The fact C++ has no stable ABI is not what stops you from creating language bindings, because you need that kind of interoperability only for those symbols that need to cross the FFI.
It's more about how the library is designed than the implementation language itself; for instance, Tensorflow is mostly written in C++, but its intended use is as a Python module. Also, by using GLib you take in so many GLib-specific types and assumptions it becomes extremely wonky using it from non-GLib code, and you often end up writing some kind of FFI anyway in order to wrap its behaviour. I've even seen some libraries ship both a C and a GLib wrapper, as if it was almost like a separate language.
LLVM is a good example of C++ being able to interface with other languages using its C FFI, being completely written in C++ but having bindings for almost every programming language.
I can count among them at least C, C++, D, Rust, OCaml and Python, for instance, and while it has an "LLVM-C" library available, you are not necessarily forced to use it; you can just export what you need directly from C++ using a file with a few functions defined as extern "C".
Rust is probably even trickier to interface with C but it's still pretty doable, given that GNOME is now rewriting several components in Rust (see librsvg).
I still think one of the main reasons C++ was discarded so quickly at the time, despite Qt and KDE being older than GNOME and in C++ already, was being born from a culture that had at the time already rejected the adoption of C++.

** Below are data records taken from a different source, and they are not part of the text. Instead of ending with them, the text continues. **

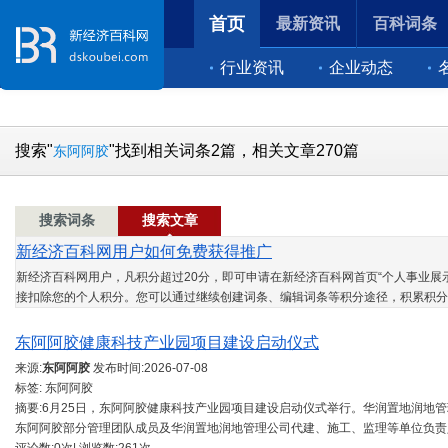
首页
最新资讯
百科词条
行业资讯
企业动态
搜索"
"找到相关词条2篇，相关文章270篇
东阿阿胶
搜索词条
搜索文章
新经济百科网用户如何免费获得推广
新经济百科网用户，凡积分超过20分，即可申请在新经济百科网首页“个人事业展示
接扣除您的个人积分。您可以通过继续创建词条、编辑词条等积分途径，积累积分
东阿阿胶健康科技产业园项目建设启动仪式
来源:
东阿阿胶
发布时间:
2026-07-08
标签: 东阿阿胶
摘要:6月25日，东阿阿胶健康科技产业园项目建设启动仪式举行。华润置地润地
东阿阿胶部分管理团队成员及华润置地润地管理公司代建、施工、监理等单位负责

GNU has historically always discouraged its projects, especially those they cared about the most, from using C++. It's well documented how strongly RMS despised the language and how he actively pushed people towards using C for such tasks. I think it's still written in somewhere in the GNU website, even.
Heck the GCC developers had to ask RMS the permission to switch to C++ a few years ago, due to GCC becoming harder and harder to maintain. Ironically, it used internally its own private C implementation of dynamic vectors, while being one of the main implementers of the STL. I think it even had some sort of garbage collection inside, and that they largely reimplemented an object system too using C and macros (it's been a while since I read the GCC sources, so my memories could be incorrect). RMS wasn't really that happy about it, but it grumpily said they could.

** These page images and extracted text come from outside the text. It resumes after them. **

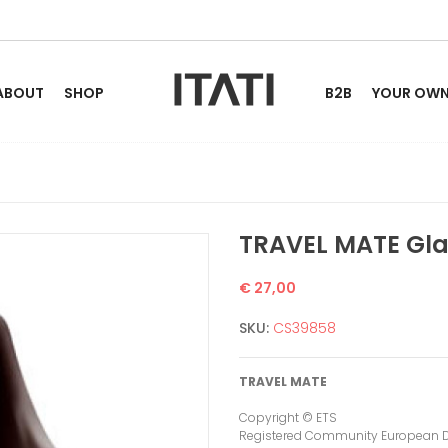
ABOUT
SHOP
B2B
YOUR OWN 
TRAVEL MATE Gla
€ 27,00
SKU:
CS39858
TRAVEL MATE
Copyright © ETS
Registered Community European 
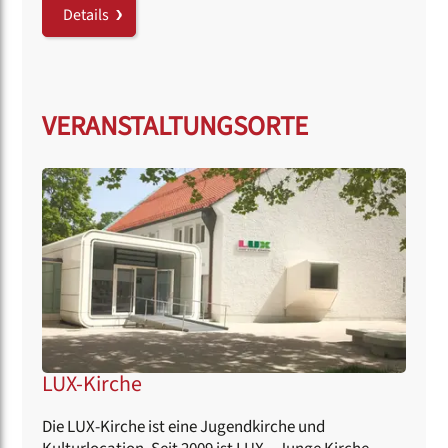
Details
VERANSTALTUNGSORTE
LUX-Kirche
Die LUX-Kirche ist eine Jugendkirche und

The lack of standard ABI makes harder to call C++ from foreign-function interfaces or from dlopen/LoadLibrary dynamic loading functions. It lack of ABI also does not allow linking against object-codes built by the other compilers or even older versions of the same compiler.
In C, a symbol name matches the function name, if you have a function called 'void my_function()', the symbol will be 'my_function' and you will be able to load this function from a foreign function interface as libffi.load('my_function', ... types ...). The trouble with C++ bindings is that symbols are mangled, the function names are encoded, a function named 'Workaround1::get_callback()::callback' can be encoded (mangled) as _ZZN11Workaround112get_callbackEvE8callback - this encoding is specific to a given compiler ABI, in addition FFIs cannot load non-C types.

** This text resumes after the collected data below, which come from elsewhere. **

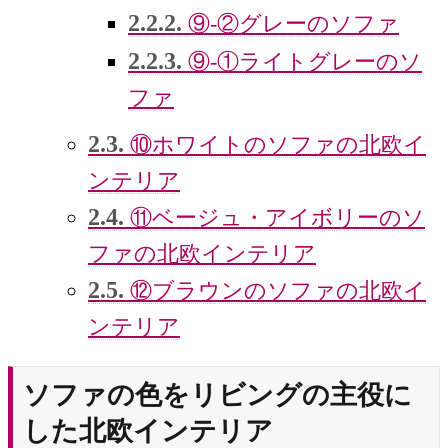
2.2.2.
⑨-②グレーのソファ
2.2.3.
⑨-①ライトグレーのソ
ファ
2.3.
⑩ホワイトのソファの北欧イ
ンテリア
2.4.
⑪ベージュ・アイボリーのソ
ファの北欧インテリア
2.5.
⑫ブラウンのソファの北欧イ
ンテリア
ソファの色をリビングの主役に
した北欧インテリア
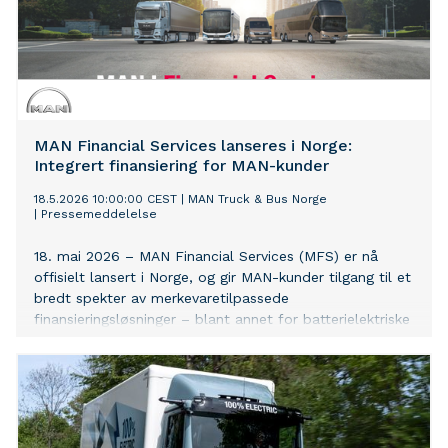
MAN Financial Services lanseres i Norge:
Integrert finansiering for MAN-kunder
18.5.2026 10:00:00 CEST
|
MAN Truck & Bus Norge
|
Pressemeddelelse
18. mai 2026 – MAN Financial Services (MFS) er nå
offisielt lansert i Norge, og gir MAN-kunder tilgang til et
bredt spekter av merkevaretilpassede
finansieringsløsninger – blant annet for batterielektriske
kjøretøy. Lanseringen markerer et viktig steg i MANs
satsing på å forenkle hverdagen for kundene med
tilpassede løsninger.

Tensorflow uses the hourglass design pattern, this library is implemented internally in C++, but does not exposes a C++ API, instead it exposes a C wrapper built with 'extern "C" and opaque pointers (void* pointers or incomplete types). This approach allows the library to be used in the same way as a C library and makes easier to call the library via FFI. Another benefit is the better binary compatibility as object-codes built with other compilers canlink against Tensorflow without any issues. Another library that uses this approach is the Squirrel embedded scripting language, that is implemented in C++, but only exposes a C API. So, this technique allows a C++ library to be used as C library and makes possible calling it through FFI.
I guess that in the case of LLVM it may also use this pattern of using C++ internally and only exposing a C API via extern "C". The disadvantage of this pattern is the need of lots cumbersome extern "C" wrappers for every member function of a class and for all exposed classes. LibClang LLVM may be helpful for automating the generation of this C wrapper code.